Hmmmm.... that looks promising... I was looking into the idea of using liquid CO2 so I didn't have to mess with high pressure, but was afraid the logistics of building something that wouldn't self-destruct or leak. This little gem might be everything I was thinking of... and 90 bucks isn't too god-awful bad... gotta look up more info on that unit... Thanks Severin!


----------



## gadget-evilusions (Jan 26, 2007)

I have used the paintball nitrogen tank set up to operate some pneumatic things, not haunting related, but I will tell you it's alot better than working with co2. Either way your stuck working with pressures over 1000psi, but that's not really a big deal because on regulator (designed for the tank, don't use a normal air line regulator), can bring you down from 1000's of psi to 60 no problem.


----------



## Revenant (Mar 17, 2007)

Thanks for the tip Brian. What's the problem with CO2 and the advantage of N2 over it? Just wondering.

So I can get a small (the size of a paintball gun bottle) porta-rig like the one Severin showed me that runs of N2 instead? And could I get it refilled at say a welder's gas supply place? The nearest dedicated paintball supplier around here is a good bit of driving for me.


----------



## gadget-evilusions (Jan 26, 2007)

Well, the nitrogen tank I use is still a paintball tank, and i dont think the welder supply could refill it. 
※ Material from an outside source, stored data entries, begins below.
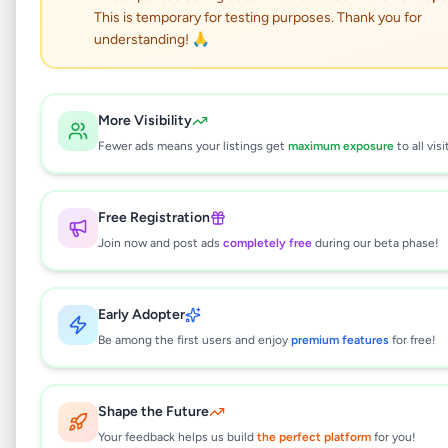
This is temporary for testing purposes. Thank you for
understanding! 🙏
Prime Residential
Apartment Complex for
More Visibility
Fewer ads means your listings get
maximum exposure
to all visi
Sale at Thalahene,
Malabe.
Free Registration
Join now and post ads
completely free
during our beta phase!
Property
•
Apartments For Sale
•
Malabe
,
Colombo
•
1 month ago
Early Adopter
This listing will be available shortly.
Be among the first users and enjoy
premium features
for free!
Shape the Future
Why can't I see this listing?
Your feedback helps us build
the perfect platform
for you!
All listings on Selling.lk are reviewed by our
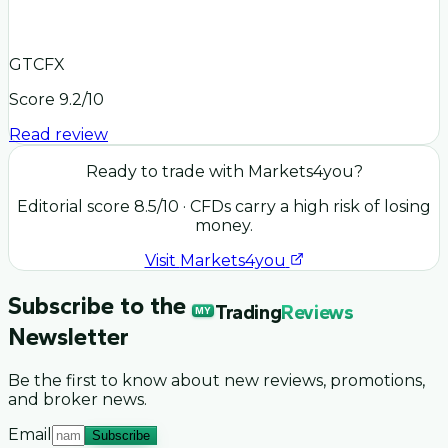
GTCFX
Score
9.2
/10
Read review
Ready to trade with
Markets4you
?
Editorial score
8.5
/10
· CFDs carry a high risk of losing
money.
Visit
Markets4you
Subscribe to the
Trading
Reviews
MY
Newsletter
Be the first to know about new reviews, promotions,
and broker news.
Email
Subscribe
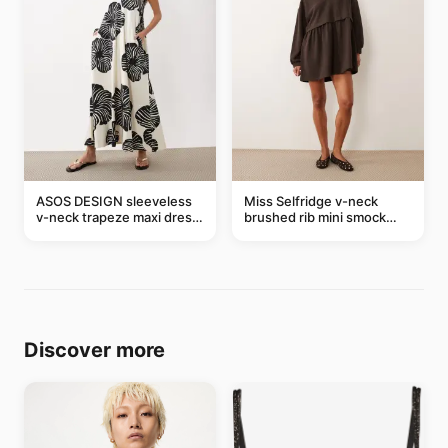
ASOS DESIGN sleeveless
Miss Selfridge v-neck
v-neck trapeze maxi dress
brushed rib mini smock
in black and cream leaf
dress in chocolate
print
Discover more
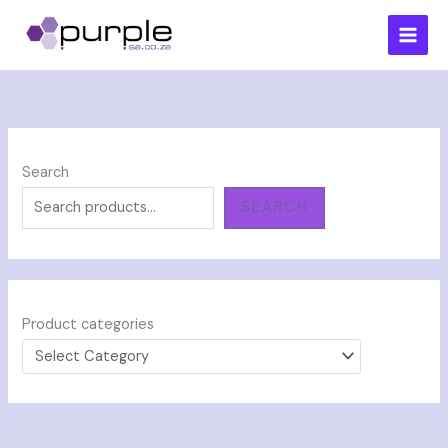
Skip
to
content
Search
SEARCH
Product categories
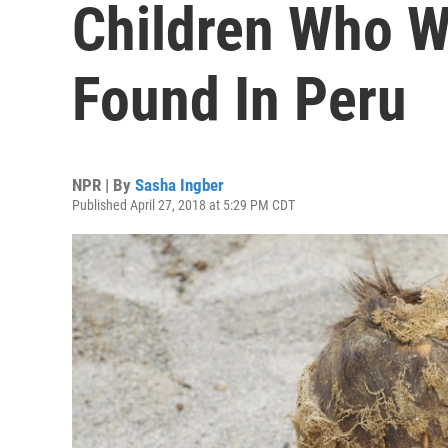
Children Who W
Found In Peru
NPR | By
Sasha Ingber
Published April 27, 2018 at 5:29 PM CDT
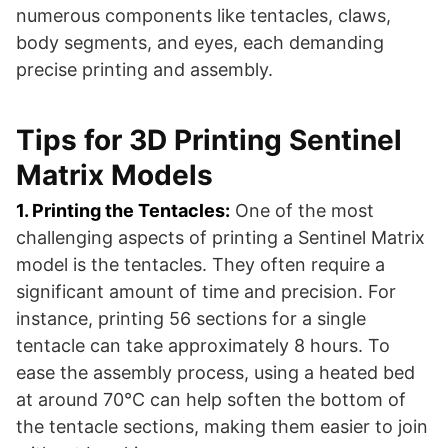
numerous components like tentacles, claws,
body segments, and eyes, each demanding
precise printing and assembly.
Tips for 3D Printing Sentinel
Matrix Models
1. Printing the Tentacles:
One of the most
challenging aspects of printing a Sentinel Matrix
model is the tentacles. They often require a
significant amount of time and precision. For
instance, printing 56 sections for a single
tentacle can take approximately 8 hours. To
ease the assembly process, using a heated bed
at around 70°C can help soften the bottom of
the tentacle sections, making them easier to join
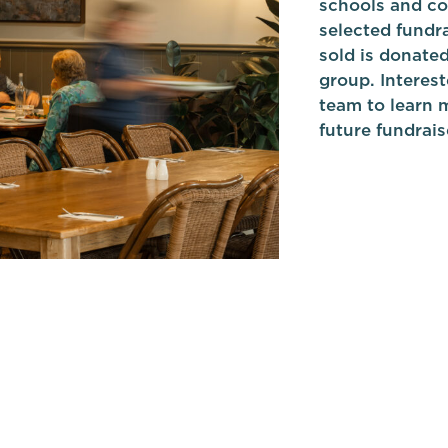
schools and co
selected fundra
sold is donate
group. Interest
team to learn m
future fundrais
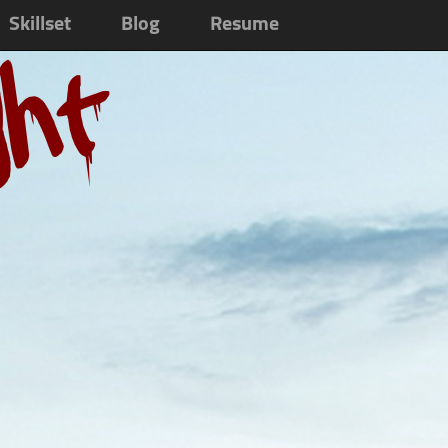
Skillset
Blog
Resume
ght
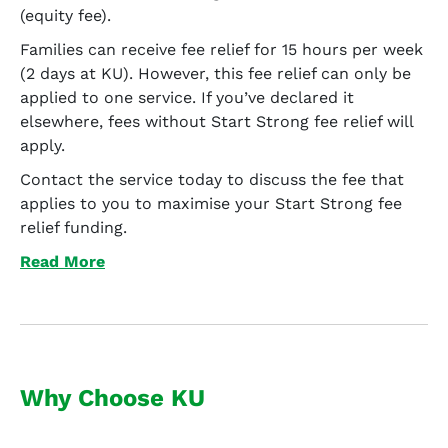
(equity fee).
Families can receive fee relief for 15 hours per week
(2 days at KU). However, this fee relief can only be
applied to one service. If you’ve declared it
elsewhere, fees without Start Strong fee relief will
apply.
Contact the service today to discuss the fee that
applies to you to maximise your Start Strong fee
relief funding.
Read More
Why Choose KU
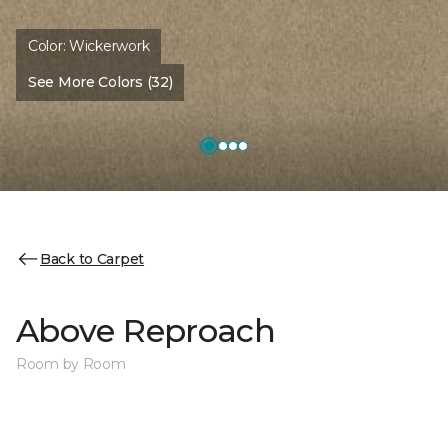
Color:
Wickerwork
See More Colors (32)
Back to Carpet
Above Reproach
Room by Room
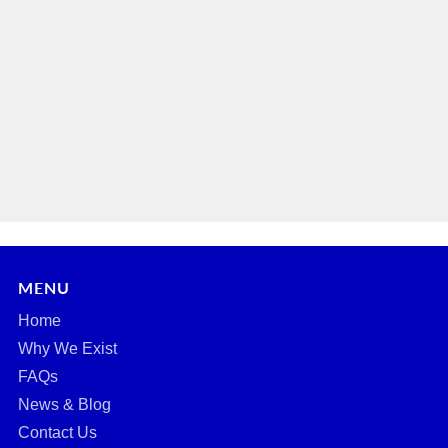
MENU
Home
Why We Exist
FAQs
News & Blog
Contact Us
The advantage of it over c02 is not having to deal with the ice getting into your props because the c02 is so cold when it starts expanding. 


Another option, if there is a welding supply place near you is to see what they can do for you in getting setup with a small nitrogen or co2 tank, and the appropriate regulator.


----------



## Severin (Aug 5, 2007)

Revenant said:


> So I can get a small (the size of a paintball gun bottle) porta-rig like the one Severin showed me that runs of N2 instead? And could I get it refilled at say a welder's gas supply place? The nearest dedicated paintball supplier around here is a good bit of driving for me.


I was just looking at that lowes co2 rig, and I'm pretty sure you could buy a fixed screw-in HPA tank, also known as a nitrogen tank and screw it right in to the lowes rig.

Buying a regulator for a Nitrogen HPA tank is going to cost around $65 and another $70 or so for the tank. Then you're going to need hose and fittings to transition to a pneumatic setup. Buying the lowes rig and and a Nitrogen tank is going to be $89 and $70. The hose and fittings are included.

If you can't find a paintball store to fill your tank, try the local fire department. The Scotts breathing apparatus they use is very similar to the HPA nitrigen bottles used for paintball.


----------